Solve for y: cos(3y) dy = -sin(2x) dx , y(pi/2) = pi/3?

cos(3y) dy = -sin(2x) dx

Integrating both sides, we have

INT cos(3y) dy = INT -sin(2x) dx

(1/3)sin(3y) = (1/2)cos(2x) + C

Given the initial condition y(pi/2) = pi/3, solve for C.

(1/3)sin(3*pi/3) = (1/2)cos(2*pi/2) + C

0 = (1/2)*(-1) + C

C = 1/2

So, we have (1/3)sin(3y) = (1/2)cos(2x) + (1/2). Now, recall the trigonometry identity cos(2x) = 2 cos^2(x) - 1 or cos^2(x) = (1/2)cos(2x) + (1/2). This gives us (1/3)sin(3y) = cos^2(x), or y = (1/3)arcsin[3cos^2(x)]
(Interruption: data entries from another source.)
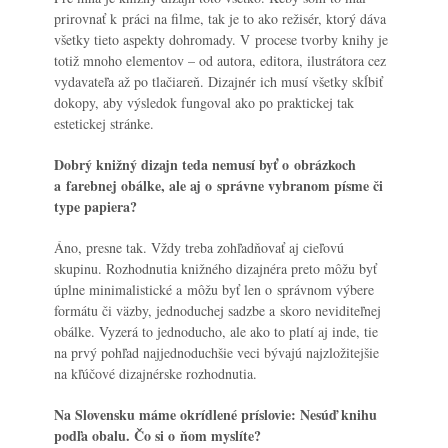
prirovnať k práci na filme, tak je to ako režisér, ktorý dáva
všetky tieto aspekty dohromady. V procese tvorby knihy je
totiž mnoho elementov – od autora, editora, ilustrátora cez
vydavateľa až po tlačiareň. Dizajnér ich musí všetky skĺbiť
dokopy, aby výsledok fungoval ako po praktickej tak
estetickej stránke.
Dobrý knižný dizajn teda nemusí byť o obrázkoch
a farebnej obálke, ale aj o správne vybranom písme či
type papiera?
Áno, presne tak. Vždy treba zohľadňovať aj cieľovú
skupinu. Rozhodnutia knižného dizajnéra preto môžu byť
úplne minimalistické a môžu byť len o správnom výbere
formátu či väzby, jednoduchej sadzbe a skoro neviditeľnej
obálke. Vyzerá to jednoducho, ale ako to platí aj inde, tie
na prvý pohľad najjednoduchšie veci bývajú najzložitejšie
na kľúčové dizajnérske rozhodnutia.
Na Slovensku máme okrídlené príslovie:
Nesúď knihu
podľa obalu.
Čo si o ňom myslíte?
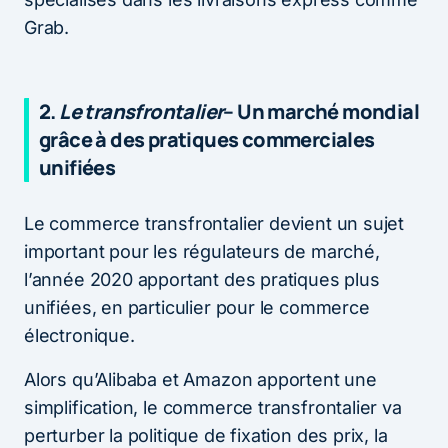
Grab.
2.
Le transfrontalier
– Un marché mondial
grâce à des pratiques commerciales
unifiées
Le commerce transfrontalier devient un sujet
important pour les régulateurs de marché,
l’année 2020 apportant des pratiques plus
unifiées, en particulier pour le commerce
électronique.
Alors qu’Alibaba et Amazon apportent une
simplification, le commerce transfrontalier va
perturber la politique de fixation des prix, la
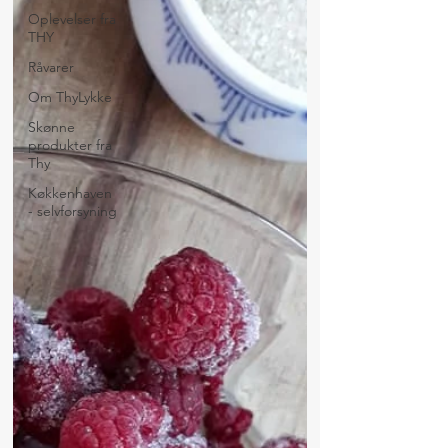
Oplevelser fra
THY
Råvarer
Om ThyLykke
Skønne
produkter fra
Thy
Køkkenhaven
- selvforsyning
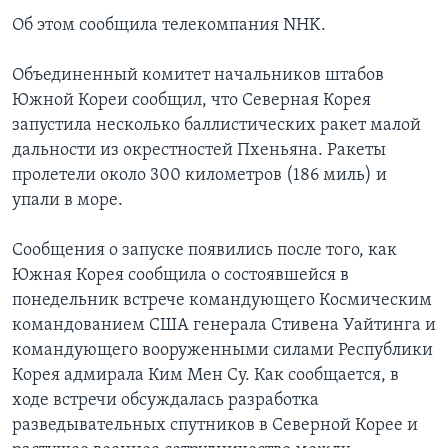
Об этом сообщила телекомпания NHK.
Объединенный комитет начальников штабов
Южной Кореи сообщил, что Северная Корея
запустила несколько баллистических ракет малой
дальности из окрестностей Пхеньяна. Ракеты
пролетели около 300 километров (186 миль) и
упали в море.
Сообщения о запуске появились после того, как
Южная Корея сообщила о состоявшейся в
понедельник встрече командующего Космическим
командованием США генерала Стивена Уайтинга и
командующего вооруженными силами Республики
Корея адмирала Ким Мен Су. Как сообщается, в
ходе встречи обсуждалась разработка
разведывательных спутников в Северной Корее и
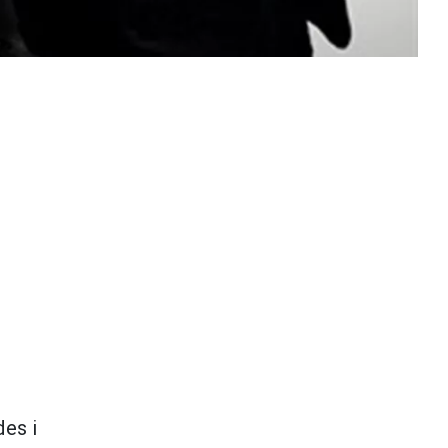
des i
Now, the right hand side of the equation, cos^2(x) gives a +ve value, and we know that the sine function is positive in Quadrants 1 and 2. Thus y = (1/3)arcsin[3cos^2(x)] and also y = (1/3)[pi - arcsin[3cos^2(x)]]

Can't help with the 2nd part, sorry!